- [What you should do]
When you copy the material below, keep every line exact and drop the pictures.

- [Records shown]

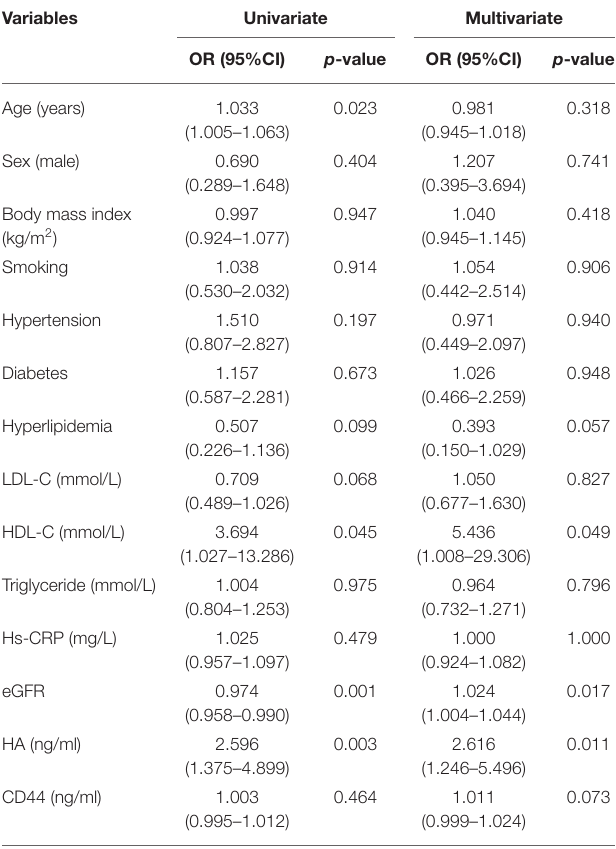
TABLE 3 | Logistic regression analyses of plasma HA levels in patients with plaque rupture and erosion.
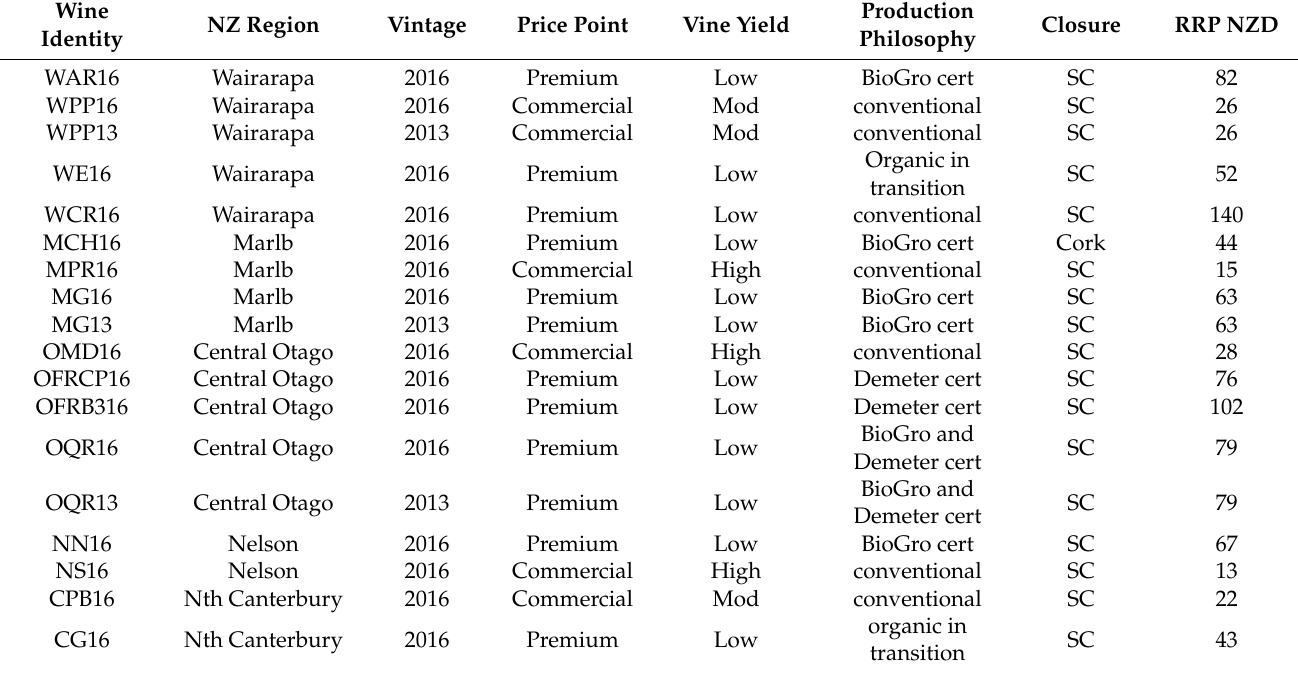
Table 1. The 18 wines employed in the two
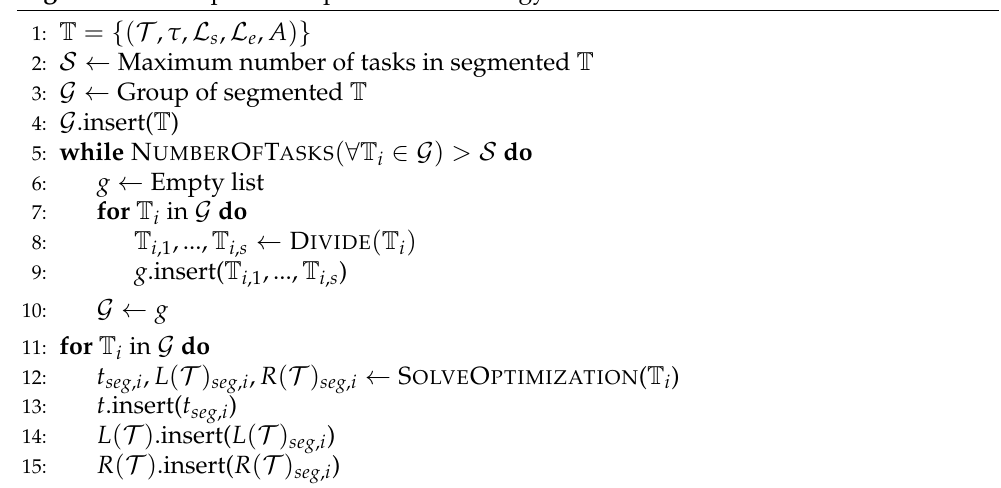
Algorithm 3: Subproblem optimization strategy.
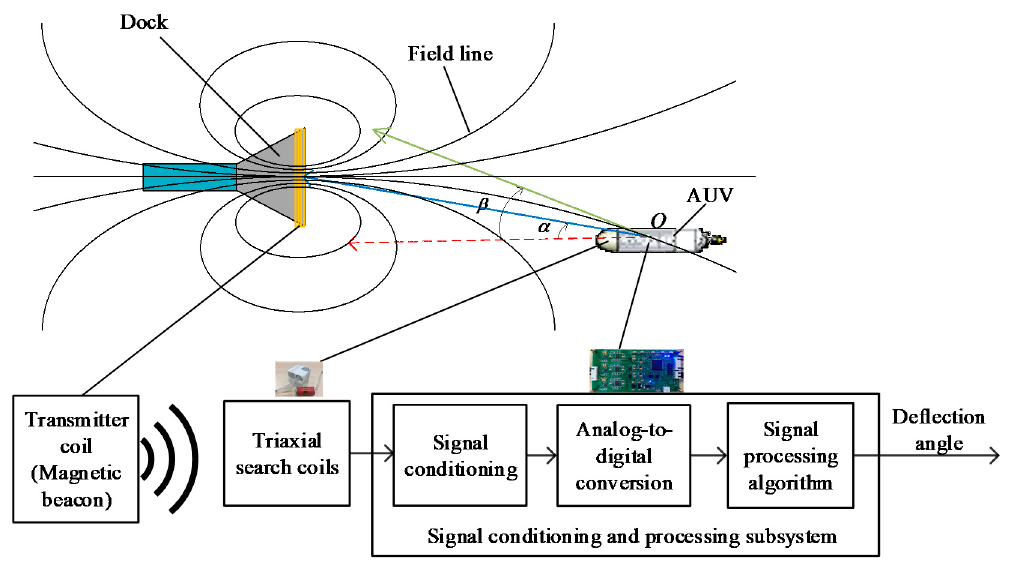
Figure 1. Schematic of AUV docking via electromagnetic (EM) guidance and structure of electromagnetic docking guidance (EMDG) system.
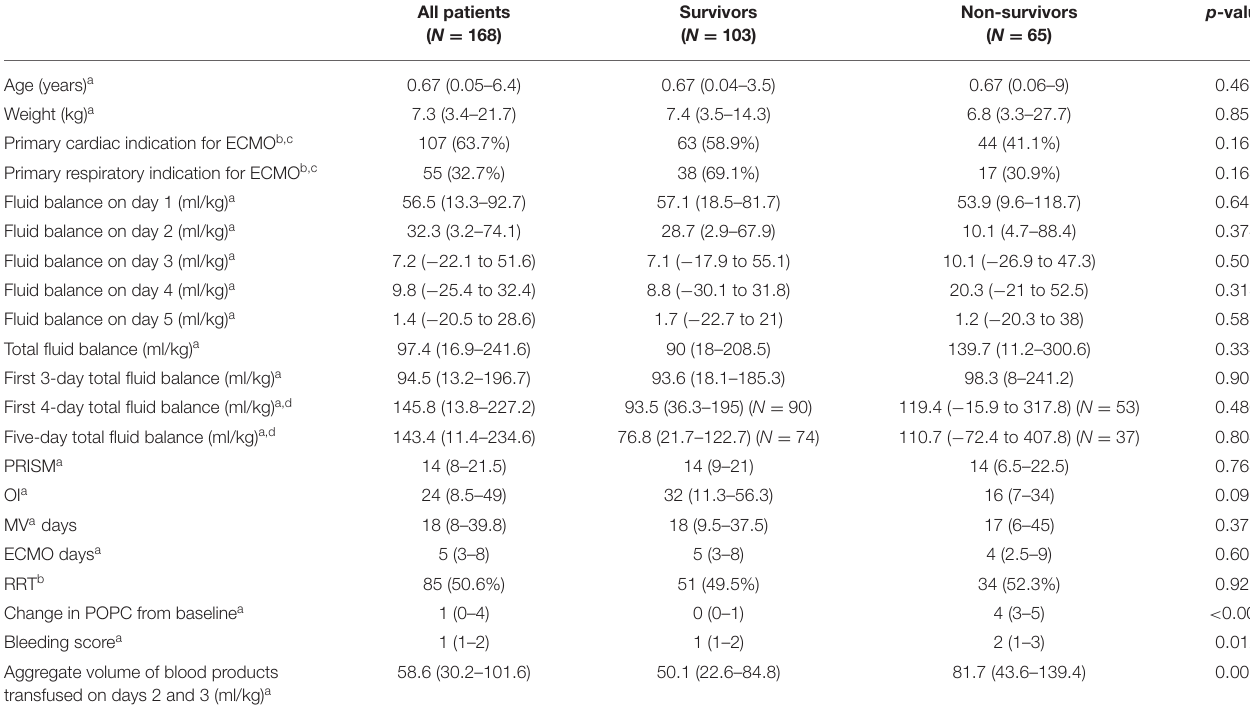
TABLE 1 | Comparison of risk factors and outcomes between survivors vs. non-survivors.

- [Task solution]
TABLE 3 | Logistic regression analyses of plasma HA levels in patients with plaque rupture and erosion.
Table 1. The 18 wines employed in the two
Algorithm 3: Subproblem optimization strategy.
Figure 1. Schematic of AUV docking via electromagnetic (EM) guidance and structure of electromagnetic docking guidance (EMDG) system.
TABLE 1 | Comparison of risk factors and outcomes between survivors vs. non-survivors.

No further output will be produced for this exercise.